We are delighted to offer a large collection of New Hall porcelain at our Fine Art and Antiques Sale on 27 and 28 June that includes several rare or important examples of this iconic brand. 

Comprising around fifty separate lots, the pieces were acquired by the late Tony Allen from some of the UK’s top dealers and range from complete tea services to individual jugs and bowls. 

New Hall holds an important place in the history of English porcelain. Active between 1781 and 1835, it was a cooperative between several Staffordshire earthenware makers, who were offered the use of the Bristol porcelain license in return for financing a factory together. 

The Staffordshire makers devised a new two-stage firing process, which finished pieces at lower temperatures than the classic hard paste porcelain. This resulted in a product with its own unique properties – known as hybrid hard-paste – that was characterised by a milky white, translucent finish with a signature grey hue. 

Over a period of fifty years, the factory produced over three thousand patterns that were known for their attractive yet functional forms. The main out-put was pieces intended for practical domestic use – such as dinner services, jugs, bowls and tea sets – with the intention of making these once luxury items more accessible to broader sections of the community. 

Eventually, the New Hall factory followed public demand and moved towards bone china production – as popularised by Spode – but its many pleasing porcelains undoubtedly helped to turn the Staffordshire Potteries, previously famed only for its earthenware, into a porcelain-producing centre of world importance. 
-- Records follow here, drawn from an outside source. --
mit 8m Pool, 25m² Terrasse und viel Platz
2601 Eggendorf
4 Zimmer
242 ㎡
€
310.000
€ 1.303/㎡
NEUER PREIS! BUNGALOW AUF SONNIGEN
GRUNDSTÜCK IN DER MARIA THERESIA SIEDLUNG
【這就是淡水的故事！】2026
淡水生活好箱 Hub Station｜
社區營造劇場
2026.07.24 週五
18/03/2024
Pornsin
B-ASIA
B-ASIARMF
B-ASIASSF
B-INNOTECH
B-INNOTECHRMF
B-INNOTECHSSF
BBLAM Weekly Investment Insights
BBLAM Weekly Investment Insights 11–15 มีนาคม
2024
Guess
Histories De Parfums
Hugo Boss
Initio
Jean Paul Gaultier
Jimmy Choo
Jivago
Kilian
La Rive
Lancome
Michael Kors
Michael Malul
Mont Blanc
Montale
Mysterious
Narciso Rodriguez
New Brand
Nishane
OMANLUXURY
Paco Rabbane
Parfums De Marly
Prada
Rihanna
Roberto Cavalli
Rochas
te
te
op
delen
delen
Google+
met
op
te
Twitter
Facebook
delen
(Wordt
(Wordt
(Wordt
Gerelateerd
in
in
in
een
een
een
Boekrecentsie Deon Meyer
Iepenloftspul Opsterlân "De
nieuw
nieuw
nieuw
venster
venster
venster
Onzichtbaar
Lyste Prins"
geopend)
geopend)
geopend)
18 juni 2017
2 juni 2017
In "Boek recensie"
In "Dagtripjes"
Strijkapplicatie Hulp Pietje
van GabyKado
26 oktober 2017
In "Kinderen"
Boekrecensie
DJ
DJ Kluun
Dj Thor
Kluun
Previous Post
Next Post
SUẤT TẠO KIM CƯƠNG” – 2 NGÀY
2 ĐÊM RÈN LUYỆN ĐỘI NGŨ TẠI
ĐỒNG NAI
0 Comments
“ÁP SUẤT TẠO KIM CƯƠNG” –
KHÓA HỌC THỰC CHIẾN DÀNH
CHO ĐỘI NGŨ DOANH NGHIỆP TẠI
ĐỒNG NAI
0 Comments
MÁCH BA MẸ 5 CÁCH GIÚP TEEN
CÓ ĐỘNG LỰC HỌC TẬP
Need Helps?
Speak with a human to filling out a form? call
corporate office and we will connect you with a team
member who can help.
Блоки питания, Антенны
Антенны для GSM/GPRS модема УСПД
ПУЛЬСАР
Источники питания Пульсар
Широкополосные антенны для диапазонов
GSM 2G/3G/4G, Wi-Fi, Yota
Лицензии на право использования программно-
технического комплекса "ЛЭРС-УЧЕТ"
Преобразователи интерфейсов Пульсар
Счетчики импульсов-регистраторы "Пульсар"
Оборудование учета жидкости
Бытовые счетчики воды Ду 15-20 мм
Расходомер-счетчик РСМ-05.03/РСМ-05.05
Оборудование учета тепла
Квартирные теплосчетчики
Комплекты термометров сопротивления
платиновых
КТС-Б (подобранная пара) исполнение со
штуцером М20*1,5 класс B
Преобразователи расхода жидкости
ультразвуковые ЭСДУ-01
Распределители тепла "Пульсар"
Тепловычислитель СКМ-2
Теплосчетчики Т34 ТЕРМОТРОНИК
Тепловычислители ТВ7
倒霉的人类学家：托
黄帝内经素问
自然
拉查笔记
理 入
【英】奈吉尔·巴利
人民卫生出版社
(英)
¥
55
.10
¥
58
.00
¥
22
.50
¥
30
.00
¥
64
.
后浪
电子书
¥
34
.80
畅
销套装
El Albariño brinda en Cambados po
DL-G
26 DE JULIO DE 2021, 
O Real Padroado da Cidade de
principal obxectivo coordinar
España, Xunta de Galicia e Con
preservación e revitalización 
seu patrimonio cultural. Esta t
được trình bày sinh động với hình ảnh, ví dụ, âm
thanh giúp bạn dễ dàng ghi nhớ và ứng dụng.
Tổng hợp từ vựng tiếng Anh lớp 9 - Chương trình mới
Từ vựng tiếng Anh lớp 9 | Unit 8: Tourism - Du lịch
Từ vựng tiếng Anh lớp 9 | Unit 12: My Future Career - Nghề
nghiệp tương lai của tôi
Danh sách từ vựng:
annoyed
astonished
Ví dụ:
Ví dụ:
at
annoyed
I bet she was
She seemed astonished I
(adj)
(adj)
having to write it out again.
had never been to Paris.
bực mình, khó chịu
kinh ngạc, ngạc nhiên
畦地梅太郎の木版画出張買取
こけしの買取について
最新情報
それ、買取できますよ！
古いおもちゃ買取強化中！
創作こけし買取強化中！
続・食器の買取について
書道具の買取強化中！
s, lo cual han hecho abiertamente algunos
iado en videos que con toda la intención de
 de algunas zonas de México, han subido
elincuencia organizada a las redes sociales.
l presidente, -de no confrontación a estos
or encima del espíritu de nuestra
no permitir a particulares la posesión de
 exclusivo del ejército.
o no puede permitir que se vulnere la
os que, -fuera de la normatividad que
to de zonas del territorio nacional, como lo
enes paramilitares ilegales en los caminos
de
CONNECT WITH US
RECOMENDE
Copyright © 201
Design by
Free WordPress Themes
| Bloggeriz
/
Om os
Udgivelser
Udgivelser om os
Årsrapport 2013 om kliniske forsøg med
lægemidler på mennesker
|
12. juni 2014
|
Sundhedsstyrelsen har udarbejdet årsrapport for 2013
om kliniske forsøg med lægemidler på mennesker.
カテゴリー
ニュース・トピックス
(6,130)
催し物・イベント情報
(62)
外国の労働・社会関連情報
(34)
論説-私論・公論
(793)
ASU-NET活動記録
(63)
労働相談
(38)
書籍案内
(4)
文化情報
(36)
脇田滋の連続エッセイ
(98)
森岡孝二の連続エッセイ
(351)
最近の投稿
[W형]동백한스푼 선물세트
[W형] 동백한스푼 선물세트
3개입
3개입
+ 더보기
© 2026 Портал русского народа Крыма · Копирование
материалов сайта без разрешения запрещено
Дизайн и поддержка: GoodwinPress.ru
Amongst the stand-out pieces in the Tony Allen Collection are an important plate by Fidelle Duvivier, c.1787-90 that carries a price estimate of £2,000 to £3,000; a rare cream jug, c. 1785 of ‘Low Chelsea Ewer’ form, valued between £300 and £400; and a rare pickle leaf dish, c. 1785 of vine leaf form that has a guide price of £400 to £600. 

Because of the success of New Hall, their style was often copied by other contemporary factories. Many of the New Hall pieces are also unmarked, making it difficult for collectors to pick up genuine articles. The advantage of this particular collection is that the majority of the pieces have a known provenance with full purchase details.